The Rose of Tralee: in the modern world of televisualising, it’s a rarity. There are not many programmes that an entire household will actually sit down and watch together, on a TV, live, interrupted only by trips to the kettle and a bit of snarky tweeting.
As the fine sensible smart girls nudge, wink and “ah-shur-you-know-yourself-Daithi” their way through their stage appearance, a sizable chunk of the population will at least have a look out of curiosity. If nothing else, the event was one of those psychological Back To School milestones. “Do I remember the ‘88 one? Will I ever forget? I was covering my Busy At Maths 6 with wallpaper at the time.”
Only sport – and maybe the Eurovision and the Toy Show – has the potential to unify a population in one activity.
The one thing missing is punditry.
Pundit – the word comes from Sanskrit word Pandit which means a man who is learned and esteemed for his wisdom. Since then, the learnedness and wisdom has been diluted somewhat. A pundit is now any ex-sportsman sitting in tight shiny trousers on a couch stating the bleedin’ obvious and steadfastly avoiding a prediction. One could learn off the following paragraph and hold your own in any studio.
“As I say, at the end of the day, to be fair, if I’m being honest, the manager will be wanting to have won this. (At the end of the day.) Next week? Oooh … it’s a tough call. I’m going to stick me neck out and say it really could go either way.”
Despite this, punditry is still very popular. After Cork’s win in the hurling, people who were at the match ‘tore home’ for the Sunday Game so that they could turn to their friends and say “Didn’t I say that to you at the time?”

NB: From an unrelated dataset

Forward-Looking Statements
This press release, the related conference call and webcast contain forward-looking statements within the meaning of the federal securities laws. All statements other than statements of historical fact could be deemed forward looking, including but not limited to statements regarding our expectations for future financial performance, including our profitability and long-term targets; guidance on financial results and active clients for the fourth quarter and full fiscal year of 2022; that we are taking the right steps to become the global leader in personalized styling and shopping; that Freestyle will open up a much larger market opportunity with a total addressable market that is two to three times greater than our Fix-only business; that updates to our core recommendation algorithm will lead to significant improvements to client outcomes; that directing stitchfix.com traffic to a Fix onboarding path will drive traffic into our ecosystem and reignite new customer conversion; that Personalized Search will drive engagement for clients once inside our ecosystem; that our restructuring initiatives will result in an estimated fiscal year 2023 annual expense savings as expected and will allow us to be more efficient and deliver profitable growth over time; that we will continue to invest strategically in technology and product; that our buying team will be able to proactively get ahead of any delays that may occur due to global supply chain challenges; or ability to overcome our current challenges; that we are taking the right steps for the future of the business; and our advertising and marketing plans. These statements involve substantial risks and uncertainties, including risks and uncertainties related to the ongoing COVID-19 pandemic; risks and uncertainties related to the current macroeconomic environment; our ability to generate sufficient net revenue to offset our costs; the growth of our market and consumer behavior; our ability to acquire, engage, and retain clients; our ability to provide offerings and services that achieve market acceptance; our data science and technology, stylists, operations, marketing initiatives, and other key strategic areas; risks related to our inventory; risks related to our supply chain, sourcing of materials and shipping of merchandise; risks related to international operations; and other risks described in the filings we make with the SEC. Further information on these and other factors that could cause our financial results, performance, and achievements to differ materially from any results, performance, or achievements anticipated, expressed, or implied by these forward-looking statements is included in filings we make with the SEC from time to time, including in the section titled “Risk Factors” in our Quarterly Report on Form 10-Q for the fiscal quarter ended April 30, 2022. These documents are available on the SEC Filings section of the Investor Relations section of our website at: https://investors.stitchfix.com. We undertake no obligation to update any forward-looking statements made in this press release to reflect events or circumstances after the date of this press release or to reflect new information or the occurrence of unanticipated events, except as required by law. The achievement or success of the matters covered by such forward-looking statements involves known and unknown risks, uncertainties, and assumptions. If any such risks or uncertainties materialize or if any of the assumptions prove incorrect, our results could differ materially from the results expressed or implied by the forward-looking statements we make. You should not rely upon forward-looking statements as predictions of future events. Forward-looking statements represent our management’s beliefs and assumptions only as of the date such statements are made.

To add that extra edge to Roses this year, why not have a panel of ex-Roses (dressed in shiny grey trousers) engaging in good –natured banter with Mary Kennedy beforehand?

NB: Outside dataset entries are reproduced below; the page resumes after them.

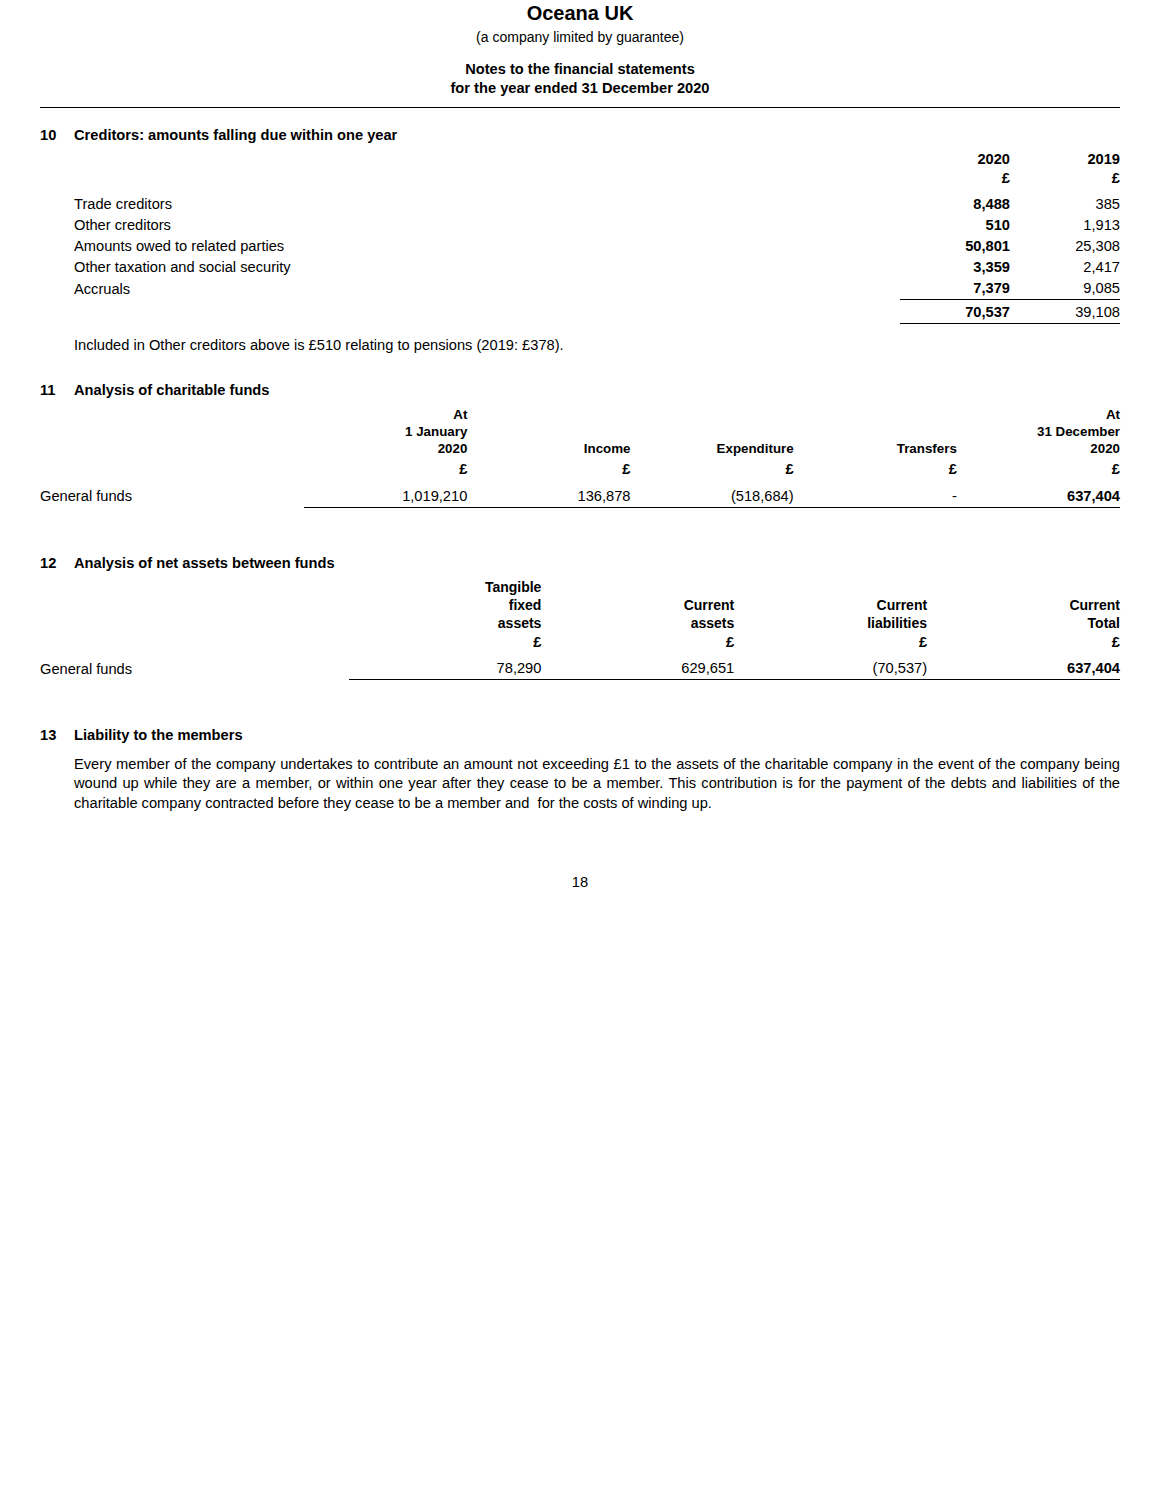Oceana UK
(a company limited by guarantee)
Notes to the financial statements
for the year ended 31 December 2020
10
Creditors: amounts falling due within one year
| | 2020 | 2019 |
| | £ | £ |
| Trade creditors | 8,488 | 385 |
| Other creditors | 510 | 1,913 |
| Amounts owed to related parties | 50,801 | 25,308 |
| Other taxation and social security | 3,359 | 2,417 |
| Accruals | 7,379 | 9,085 |
| | 70,537 | 39,108 |
Included in Other creditors above is £510 relating to pensions (2019: £378).
11
Analysis of charitable funds
| | At 1 January 2020 | Income | Expenditure | Transfers | At 31 December 2020 |
| --- | --- | --- | --- | --- | --- |
| | £ | £ | £ | £ | £ |
| General funds | 1,019,210 | 136,878 | (518,684) | - | 637,404 |
12
Analysis of net assets between funds
| | Tangible fixed assets | Current assets | Current liabilities | Current Total |
| --- | --- | --- | --- | --- |
| | £ | £ | £ | £ |
| General funds | 78,290 | 629,651 | (70,537) | 637,404 |
13
Liability to the members
Every member of the company undertakes to contribute an amount not exceeding £1 to the assets of the charitable company in the event of the company being wound up while they are a member, or within one year after they cease to be a member. This contribution is for the payment of the debts and liabilities of the charitable company contracted before they cease to be a member and for the costs of winding up.
18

“What do you make of the Kansas challenge Geraldine?”
“Well as I said before, we’ve watched highlights of her in the earlier rounds. Scoring all round her. She’ll be there or thereabouts at the end of the day.”
It would be even better if we could unearth an Eamon Dunphy-style pundit to provide some provocative statements about the halcyon days when she was a Rose.

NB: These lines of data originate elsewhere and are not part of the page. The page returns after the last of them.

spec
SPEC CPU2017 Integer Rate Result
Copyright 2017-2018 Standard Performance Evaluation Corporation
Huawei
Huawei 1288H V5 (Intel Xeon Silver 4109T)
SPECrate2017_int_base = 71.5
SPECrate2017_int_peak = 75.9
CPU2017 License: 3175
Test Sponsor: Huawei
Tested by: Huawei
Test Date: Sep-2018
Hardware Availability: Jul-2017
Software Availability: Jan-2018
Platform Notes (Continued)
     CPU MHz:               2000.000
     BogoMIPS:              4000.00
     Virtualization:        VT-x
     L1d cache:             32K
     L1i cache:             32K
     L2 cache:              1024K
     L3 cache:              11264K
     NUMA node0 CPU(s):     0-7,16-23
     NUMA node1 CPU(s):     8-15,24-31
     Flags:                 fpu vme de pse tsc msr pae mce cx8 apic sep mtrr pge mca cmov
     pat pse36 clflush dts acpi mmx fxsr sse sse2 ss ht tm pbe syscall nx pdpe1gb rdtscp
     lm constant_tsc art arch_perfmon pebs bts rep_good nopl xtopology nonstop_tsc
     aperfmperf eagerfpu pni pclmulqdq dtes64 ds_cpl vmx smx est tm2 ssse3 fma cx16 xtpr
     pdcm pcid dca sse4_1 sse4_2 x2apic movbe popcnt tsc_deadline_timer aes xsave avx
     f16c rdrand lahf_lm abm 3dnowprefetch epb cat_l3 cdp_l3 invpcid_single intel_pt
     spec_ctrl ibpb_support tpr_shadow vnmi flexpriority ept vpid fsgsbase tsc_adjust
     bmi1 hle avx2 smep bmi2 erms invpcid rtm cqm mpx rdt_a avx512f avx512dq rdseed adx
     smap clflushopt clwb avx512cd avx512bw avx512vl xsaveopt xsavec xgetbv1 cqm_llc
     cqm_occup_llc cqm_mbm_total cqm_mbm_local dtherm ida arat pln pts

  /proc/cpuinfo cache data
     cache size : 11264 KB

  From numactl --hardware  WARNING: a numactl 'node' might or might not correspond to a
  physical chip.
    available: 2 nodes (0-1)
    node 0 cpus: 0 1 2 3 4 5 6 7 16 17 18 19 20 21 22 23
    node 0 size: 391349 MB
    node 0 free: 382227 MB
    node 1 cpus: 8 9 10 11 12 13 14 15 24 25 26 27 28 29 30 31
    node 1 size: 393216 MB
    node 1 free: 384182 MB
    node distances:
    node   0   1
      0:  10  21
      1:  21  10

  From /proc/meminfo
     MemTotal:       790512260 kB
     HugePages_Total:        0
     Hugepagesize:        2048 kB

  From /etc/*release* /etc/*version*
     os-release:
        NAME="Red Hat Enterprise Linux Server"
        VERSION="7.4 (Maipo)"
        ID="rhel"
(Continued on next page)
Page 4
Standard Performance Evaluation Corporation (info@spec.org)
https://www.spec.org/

“The problem with these young Roses is that they’re not street Roses like we were. Describing their Irish roots for hours on end up against a wall or dancing a jig in the back-alleys until it got too dark. That’s the real beauty of the Rose Of Tralee. It’s gone too corporate for me. Now you have to be six feet tall to win. Where are the five-foot-one Roses? The Kerry ‘74s, the Abu Dhabi 99s?”
I’ll be watching but I really can’t say who’ll win. It could go thirty-two ways.